One thing I'll add, though, is that if I do a docker pull harbor.example.com/proxy-project/image:latest
, even right after a Kubernetes pod showed these symptoms, everything works beautifully. Someone in one of those issues mentioned the same thing. I've had Kubernetes work exactly once (out of maybe ten images I've tried), and that was in a pod where other images failed. I haven't once experienced the issue with docker pull
.
So it must be something about how Kubernetes is making the call, and it must somehow differ from docker pull
. I'm not sure about their respective internals to be able to speak to that, though, and it's unclear to me how that would even have an effect on how Harbor handles the requests.
Regarding any local caching: We suspected that it might be a caching issue and actively tried pulling an Image that wasn't used by anything in our cluster before and it still did not get picked up by the Harbor UI.
I had the same problem and created a second deployment with the same images and tags. Suddenly they appear in the registry as cached and can be scanned. The image also appears if the image is updated and pulled again from the same deployment. Maybe its related to how aws nodes pull that images if it is already used and the image pull policy "always" is not a clean way to repull the same images.

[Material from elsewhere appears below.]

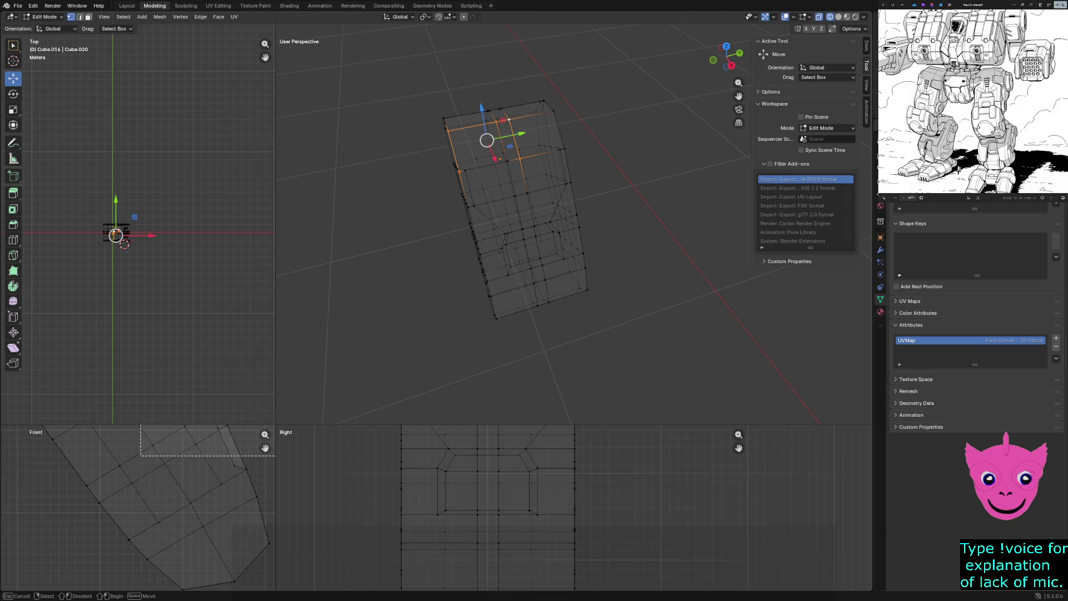
{"action": "middle_click_drag", "start_coordinate": [150, 501], "coordinate": [154, 536]}
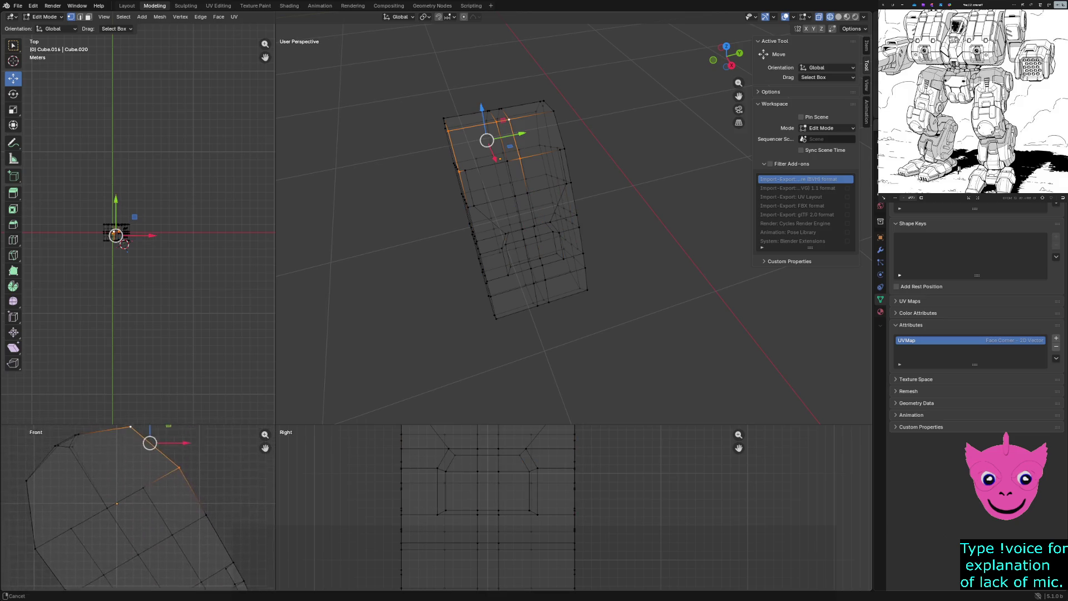
{"action": "left_click_drag", "start_coordinate": [115, 441], "coordinate": [194, 506]}
{"action": "key", "text": "alt+a"}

Small addition to @narutolied's comment: I tried dozens of times to pull new images from new deployments that have never touched our EKS Nodes on a fresh harbor instance and they do not show up consistently. Most of the time they do not show up at all. It does, however, show a quota used. Example:
Can anyone review PR #19910 please? It would be awesome to have a fix and reliable scanning because right now harbor is basically useless for our purpose.
This issue is being marked stale due to a period of inactivity. If this issue is still relevant, please comment or remove the stale label. Otherwise, this issue will close in 30 days.
This issue is still very relevant.
still relevant - I am using Chart 1.14.0
On docker compose it is also very relevant (v2.11.0) with a minio S3 backend. Tags are also automatically removed when images are proxy pulled.
See Garbage Collection (GC) option on untagged artifacts... default active.
Still and issue on 1.15.0
I use harbor to cache docker hub ,but i still meet docker hub rate limit.Some images are never cached even pulled many many times.
Hi all , I've faced the same issue , docker pull does work properly while using k8s with containerd and kubelet ( 1.27.16 ) , harbor could not cache and store the images at all although , kubelet still could get the images and I'm just wondering how does it possible to get the image without having any log in harbor side! that means harbor just work as proxy without working as cache?
Same issue on v2.12.0
Same issue on v2.12.0
I take back this comment. When I found that a image had two tags at the same time, it did not trigger Harbor. Even if I changed the image name in compose file and manually executed the docker pull.
If I delete these images first, then everything will become smooth, and harbor can successfully cache the image.
I set the library project to the Proxy Cache type and pointed it to Docker Hub. Then I configured the docker client to pull the image from the harbor's library. I am sure that the image has been cached in the library project, but I cannot find it in the repositories list of the library project.